Na verdade, o filme questiona um assunto atual: o terrorismo. Guédiguian, através do personagem do jovem Aram pergunta a uma certa altura: a quem interessa a morte de pessoas inocentes?
E a questão do massacre dos armênios se amplia para os dias de hoje, quando o mundo se horroriza com os atentados como os de Paris e Bruxelas.
É um filme político que sugere que repensemos todos sobre as consequências do ódio e da vingança.

segunda-feira, 2 de maio de 2016

A Assassina


“A Assassina”- “Nie Yin Niang”, Taiwan
Direção: Hsiao-Hsien Hou

Se você gosta de ver beleza na tela do cinema, não perca “A Assassina”, filme do diretor nascido na China continental e criado em Taiwan, Hsiao-Hsien Hou, 69 anos.
Aparentemente, “A Assassina” é do gênero “wuxia”, ou seja, filme que mistura fantasia e lutas marciais, basicamente lutas de espadas em um mundo imaginário feudal. Este tipo de cinema foi e ainda é muito popular em Taiwan mas aqui, o diretor despreza as lutas agressivas e com gritos. Porque “A Assassina” usa dessa estética marcial para elevá-la a uma superioridade tal, com relação aos outros filmes do gênero, que nem se pode realmente dizer que faz parte dos “wuxia” tradicionais.
O que distingue “A Assassina” é o convite à contemplação de quadros seja da natureza, seja de lugares íntimos de família.
Tudo muito sofisticado, não só na escolha dos lugares a serem filmados, como na confecção dos materiais usados na recriação de interiores e do vestuário. A câmara é quase sempre fixa, mesmo durante as lutas e há velaturas da imagem, seja pela neblina, vegetação, luzes de velas ou panos transparentes.
Apesar da lentidão de algumas cenas, a beleza é tamanha que desconcentra o espectador da trama. Perdemos nossa vontade de ir além para tentar entender melhor os detalhes, que são tantos, as cores e as coreografias. E por que não citar aquela montanha de pedra da qual adivinhamos o tamanho e nos enganamos? Lá estão, depois da primeira visão, homens e cavalos para que a natureza adquira sua dimensão comparada ao humano. É fascinante esse desconhecimento dos espaços do qual nos damos conta.
O filme conta a história de Nie Yinniang (Oi Shu, belíssima, delicada e feroz como uma pantera negra), filha de um general, sequestrada por uma monja taoísta aos 10 anos de idade, para treiná-la em sua arte com espadas e torná-la uma justiceira. Seu alvo são os governantes poderosos e corruptos.

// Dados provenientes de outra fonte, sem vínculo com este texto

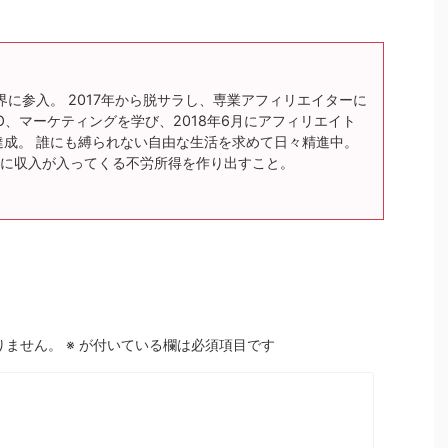
界に参入。 2017年から脱サラし、専業アフィリエイターに
O、マーケティングを学び、2018年6月にアフィリエイト
達成。 誰にも縛られない自由な生活を求めて日々精進中。
に収入が入ってくる不労所得を作り出すこと。
りません。
※
が付いている欄は必須項目です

E a aluna é considerada inigualável pela mestra que a treinou. No entanto, enviada para uma missão que envolvia o assassinato de um governador cruel que matara seu próprio pai e irmão, Yinniang não consegue executar o que lhe foi pedido. Vemos que fica sem ação porque o homem estava com o filho no colo.
“- Você deveria ter matado primeiro a pessoa que ele ama e depois ele mesmo.”

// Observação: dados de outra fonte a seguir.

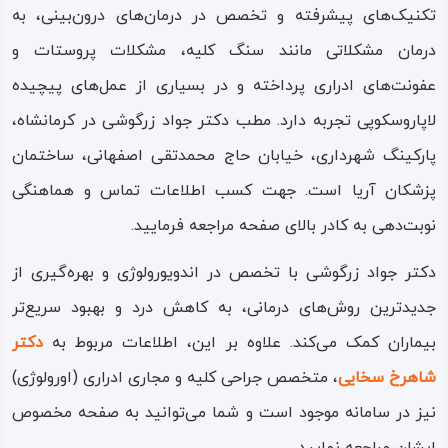
تکنیک‌های پیشرفته و تخصص در درمان‌های درون‌بینی، به
درمان مشکلاتی مانند سنگ کلیه، مشکلات پروستات و
عفونت‌های ادراری پرداخته و در بسیاری از عمل‌های پیچیده
لاپاروسکوپی تجربه دارد. مطب دکتر جواد زرگوشی در کرمانشاه،
پارکینگ شهرداری، خیابان حاج محمدتقی اصفهانی، ساختمان
پزشکان آریا است. جهت کسب اطلاعات تماس و هماهنگی
نوبت‌دهی به کادر بالای صفحه مراجعه فرمایید.
دکتر جواد زرگوشی با تخصص در اندویورولوژی و بهره‌گیری از
جدیدترین روش‌های درمانی، به کاهش درد و بهبود سریع‌تر
بیماران کمک می‌کند. علاوه بر این، اطلاعات مربوط به
دکتر
شاهرخ سخایی
، متخصص جراحی کلیه و مجاری ادراری (اورولوژی)
نیز در سامانه موجود است و شما می‌توانید به صفحه مخصوص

E a mestra decide mandá-la para outra missão, que também é um castigo. A jovem terá como alvo seu primo, Tian Ji-an (Chang Chen), a quem fora prometida em casamento quando ainda criança. O primo era um importante governante da província de Weibo, a mais poderosa da China no século IX, que marca o final da dinastia Tang (618-907) .
E agora é muito mais difícil para Yinniang pois ela, que nunca teve família, observa o primo com os filhos e a esposa. E seus sentimentos vão se impor com tamanha força, que ela vai se deparar com um conflito sobre o seu futuro.

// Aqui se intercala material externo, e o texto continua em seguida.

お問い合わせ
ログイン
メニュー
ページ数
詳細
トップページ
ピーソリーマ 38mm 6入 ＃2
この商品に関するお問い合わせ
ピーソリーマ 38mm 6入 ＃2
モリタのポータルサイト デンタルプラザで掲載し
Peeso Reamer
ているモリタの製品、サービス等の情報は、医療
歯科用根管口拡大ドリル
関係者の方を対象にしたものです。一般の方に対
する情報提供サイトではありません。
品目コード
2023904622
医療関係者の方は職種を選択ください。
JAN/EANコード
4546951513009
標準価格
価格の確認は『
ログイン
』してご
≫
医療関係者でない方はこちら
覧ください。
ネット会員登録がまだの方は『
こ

Alguns dizem que é complicado entender a história porque quase não há diálogos. Mas parece que foi de propósito. O diretor está mais interessado em deslumbrar  nossos olhos. A história é um mero pretexto.
Quando passou no Festival de Cannes, levou o prêmio de melhor direção para Hsao-Hsian Hou, do júri presidido pelos irmãos Cohen e foi indicado para o Oscar 2016, na lista dos cinco finalistas, representando Taiwan.
Belíssimo, o filme apresenta também uma grande interpretação de Oi Shu, que faz com alma a justiceira sem direito à vida afetiva. As coreografias das lutas são verdadeiras danças e ela se movimenta com graça e agilidade.
 “A Assassina” é um dos filmes mais bonitos que eu já vi. Recomendo.